In particular, the FCA said it wants to more closely assess the extent to which mortgage lenders are selling mortgages at affordable rates, and it will require lenders to provide it with details of borrowers' income details and credit commitments, among other data, under the data reporting regime. 

"When considering the proposed additional data items in DPA terms, it is important to ensure that each item is necessary, proportionate and relevant to the aim pursued," the ICO said in its response to the FCA's data reporting plans (2-page / 216KB PDF). "Firstly, FCA should ensure that the purpose for which the data items are collected is valid. The requirement to gather data in order to supervise the new rules made as a result of the MMR should serve to validate data collection in this context." 

"In terms of the collection of data, it is important to ensure that a balance is found between the rights of the individual and the interests of the FCA," it said. "To find this balance, consideration should be given to the amount of data that it is necessary to gather about an individual to achieve aims under MMR. FCA is best placed to establish the level of data required to achieve their aims ...." 

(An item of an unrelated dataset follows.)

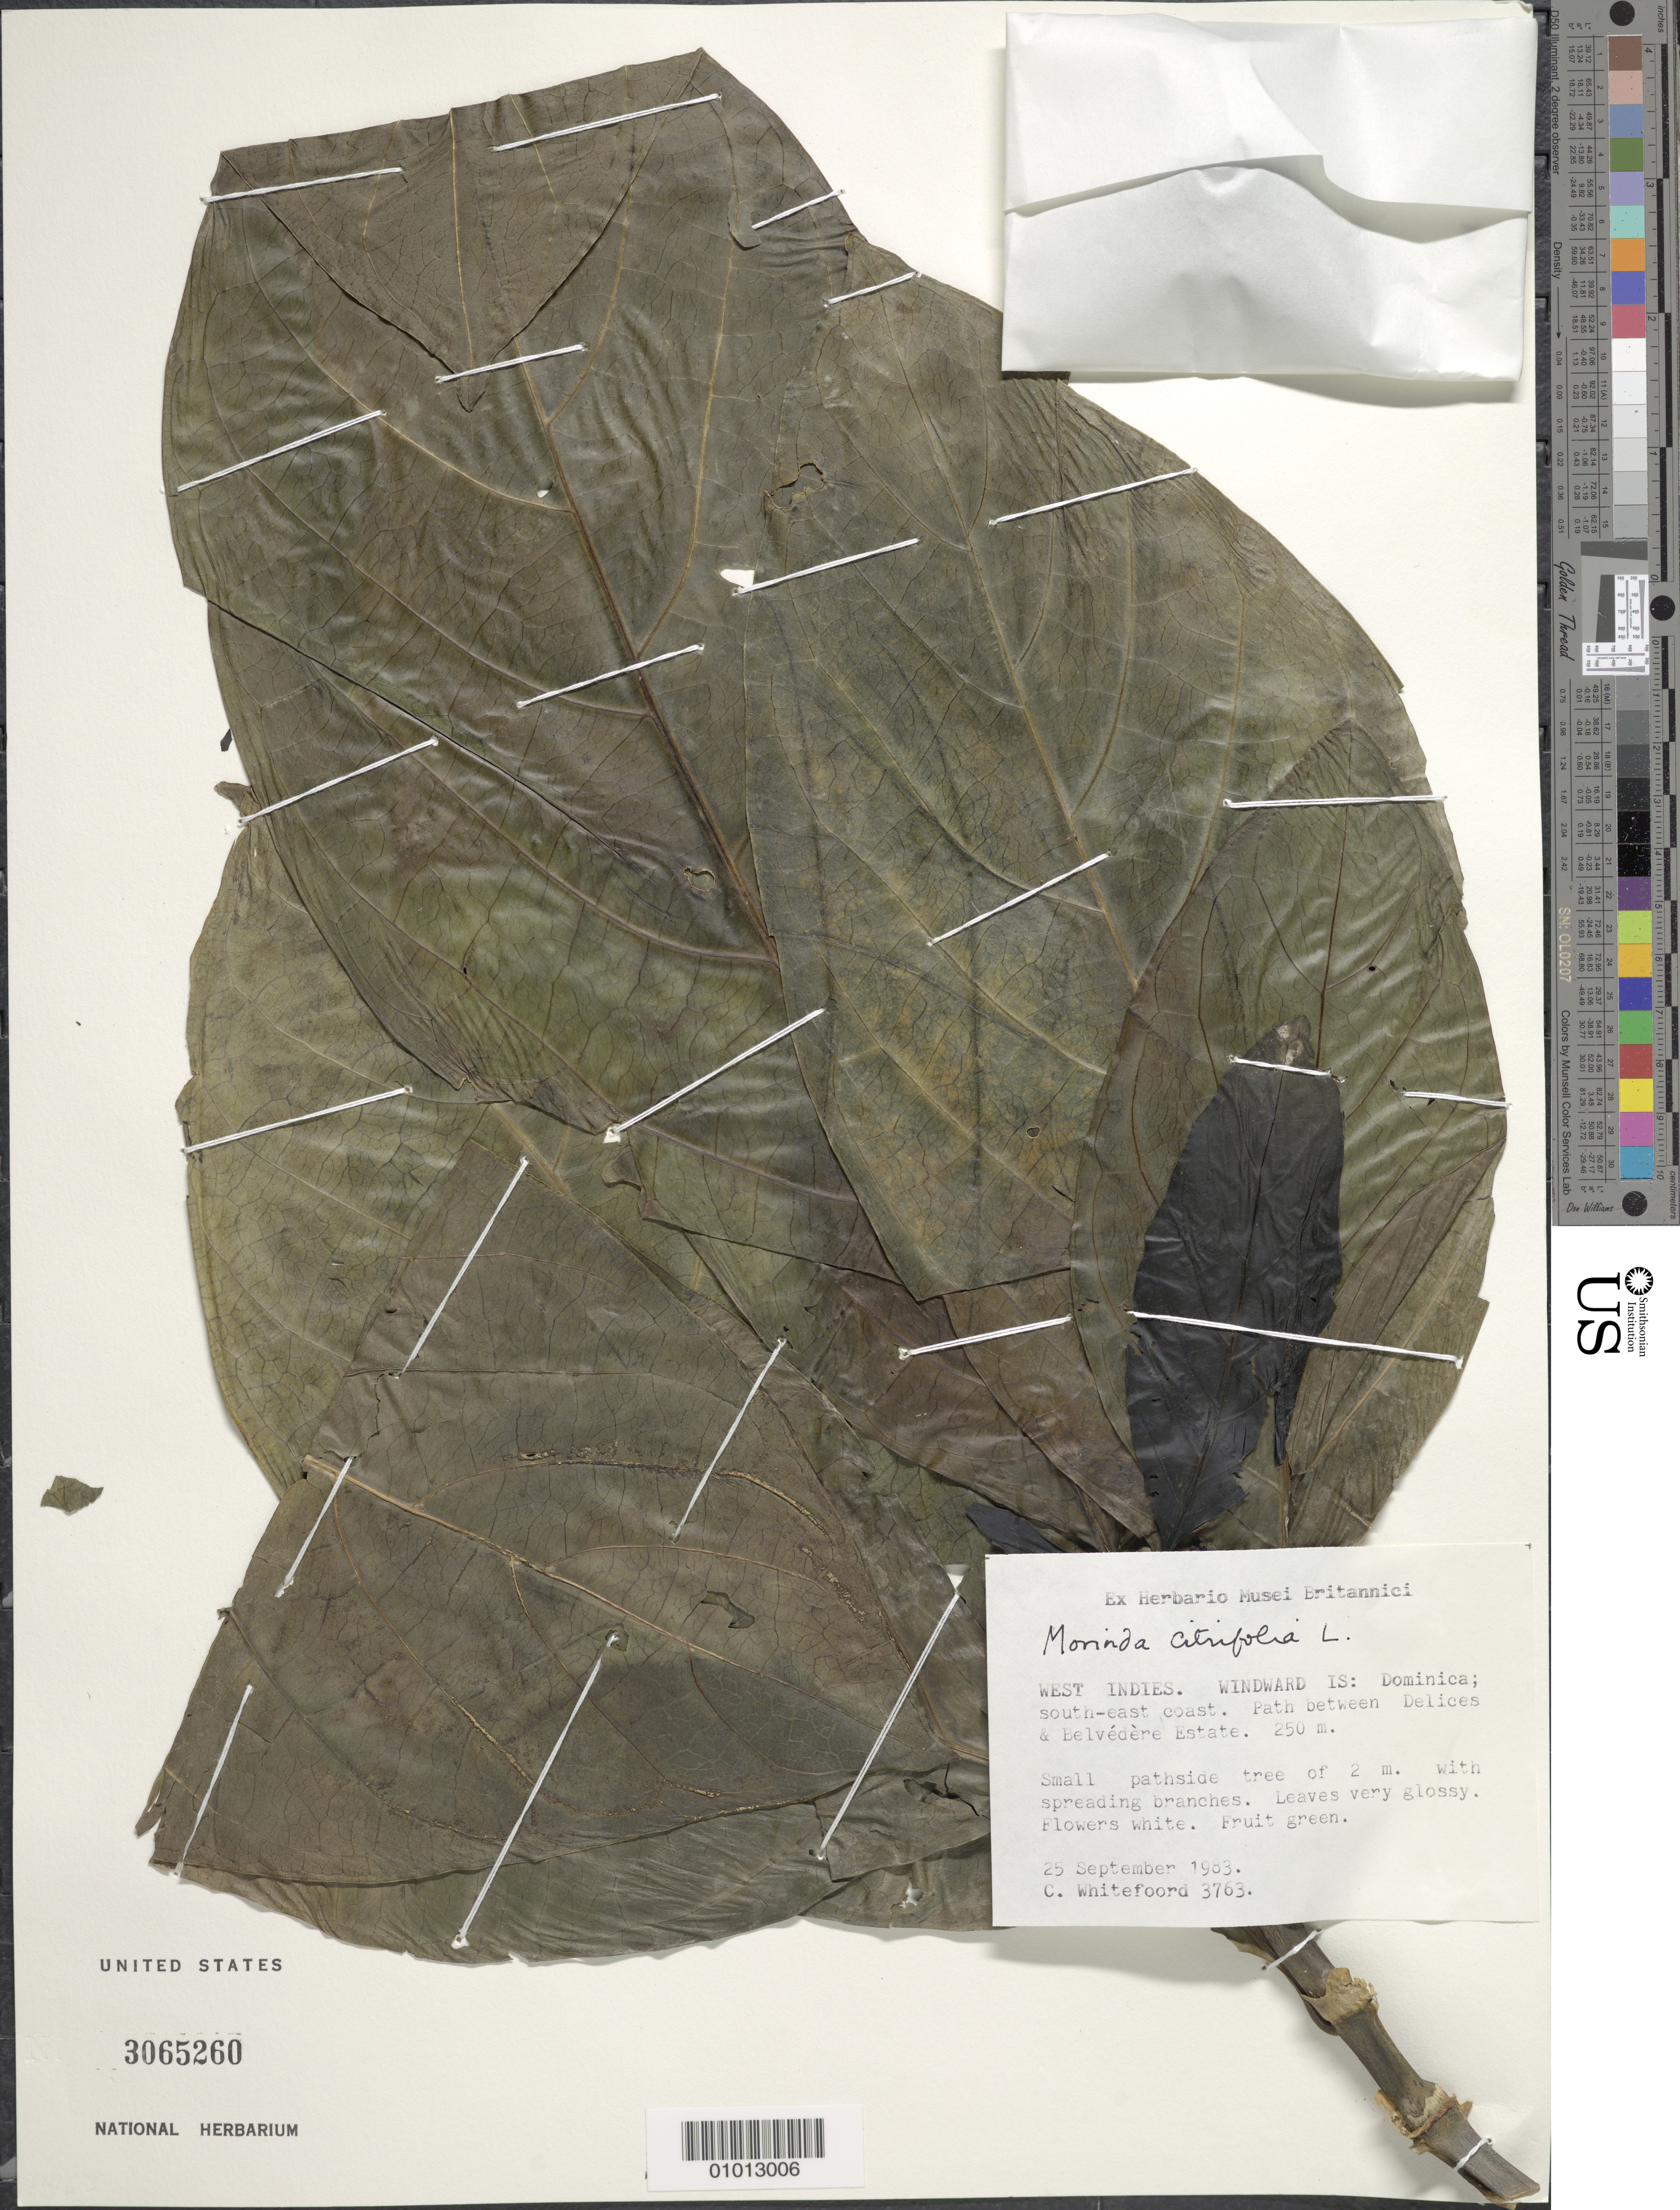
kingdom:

"In general, FCA should ensure that, as well as their being a valid purpose to collect the data, that purpose can only be achieved by gathering the data items in question and the processing is proportionate to the aim pursued. The proposed additional data items should not lead to an accumulation of more data than is required," the ICO added. 

Under the FCA's MMR data reporting plans, the regulator also said that it would use the data it collects from mortgage lenders to "to identify and analyse trends in the market" and would conduct "geo-demographic profiling to better understand consumer trends". It said that it would share the data with the Bank of England and the Prudential Regulation Authority (PRA) too. 

The ICO said that the FCA should, generally, look to ensure that data is anonymised and aggregated prior to conducting consumer trends analysis or profiling. 

"It is clear from the proposed data items to be gathered that the accumulated information will form a detailed picture of an individual’s financial status," the ICO said. "Consideration should be given as to the further uses of the data, once it has been gathered." 

The FCA should "wherever possible" should ensure that data use for geo-demographic profiling is "in an aggregated and anonymised format", the ICO added. 

The ICO also urged mortgage providers to be open with customers "at the point of data collection" about the fact they will share data with the FCA and specify the "purposes for that data sharing". 

The watchdog also said that the FCA should give individuals access to their personal data it stores about them when they request it. 

"This right will relate to the data held about an individual, be it a record as provided by a lender or analysis carried out on a lender by the FCA (unless the analysis is aggregated or anonymised)," the ICO said. 

The FCA and mortgage lenders should also ensure that the personal data they collect and pass on about individuals is accurate and put policies in place to ensure that data is deleted when it is no longer necessary to store it.